Information security usually focuses on a single device, at least as far as consumers are concerned. But in an increasingly connected world, it might be worth re-examining that approach. Case in point: a newly discovered piece of malware in use by state-sponsored hacking groups. Private security company ESET found that the tool, once established on a Windows PC, will search the storage of any phone connected for even more information to steal.

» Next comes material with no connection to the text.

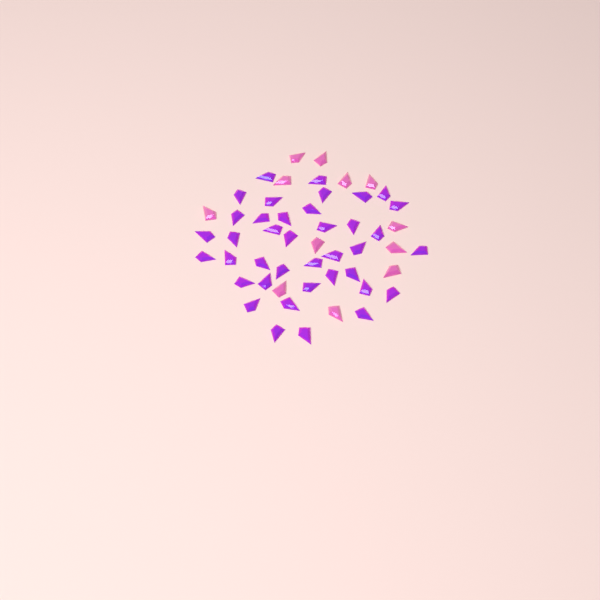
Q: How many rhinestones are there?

The “Dolphin” malware is connected to multiple spyware and digital espionage groups believed to be working for the government of North Korea, primarily for the purposes of gathering information on South Korea and other Asian governments and industrial interests. It’s being deployed to specific targets. The tool uses fairly standard Python-based methods of searching a victim’s machine, then uploading sensitive information like passwords and other security credentials to a Google Drive account, where hackers can easily retrieve it. It also collects keystrokes for passwords, targeted extension files, and screenshots. The ESET report was spotted by BleepingComputer.

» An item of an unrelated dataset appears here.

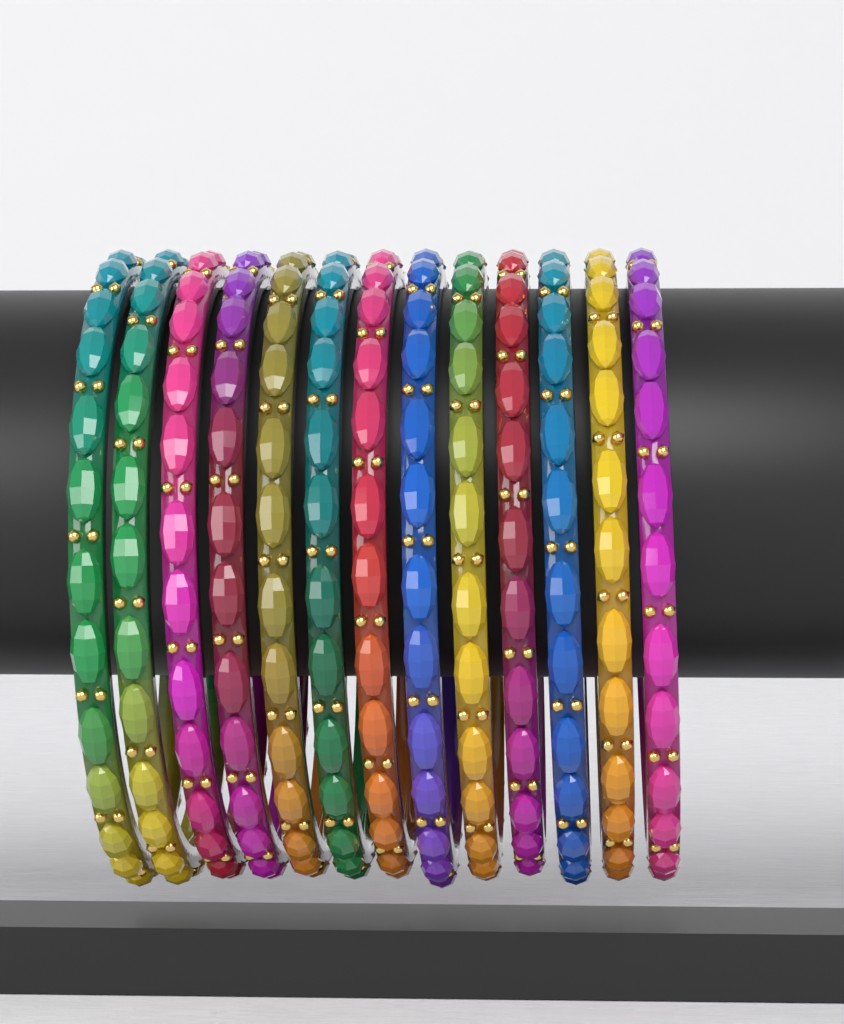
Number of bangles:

What’s interesting is the expanded hardware scope. Once installed on a Windows device, the Dolphin program will also scan any portable storage connected via the Windows Portable Device API. This is the system that recognizes an Android or iPhone’s storage as different from, say, a USB flash drive. Upon connection, Dolphin performs the same search for sensitive information and files on the phone’s storage. It doesn’t appear that there’s a means of actively compromising a phone once it’s physically disconnected from the PC.

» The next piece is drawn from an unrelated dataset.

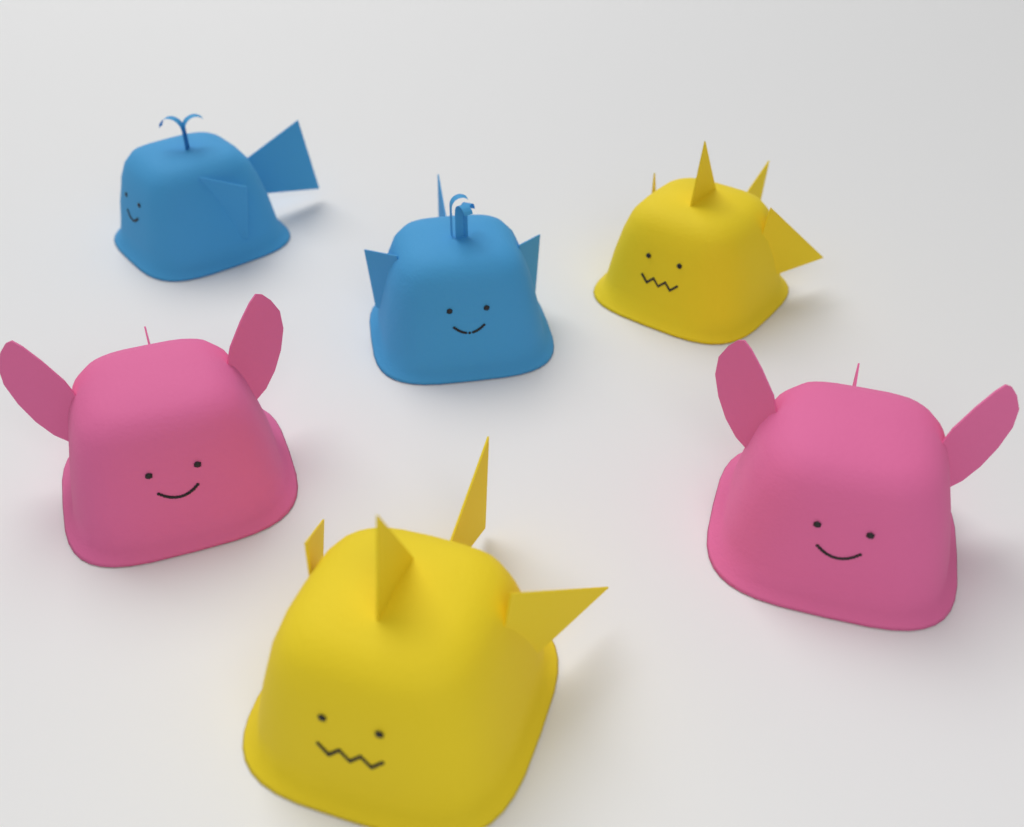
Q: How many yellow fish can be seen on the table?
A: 2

So far, Dolphin is being deployed in “watering hole” attacks, which infect websites frequented by high-profile users connected to governments, banks, and other potential high-level targets. It indicates that it’s being used to target specific users or groups with access to valuable data or systems. In other words, this isn’t the kind of infection you get from downloading a sketchy browser extension. Even so, it’s a sobering reminder that the data storage on your phone isn’t any more or less secure than that on your PC…and both can become points of vulnerability to the other.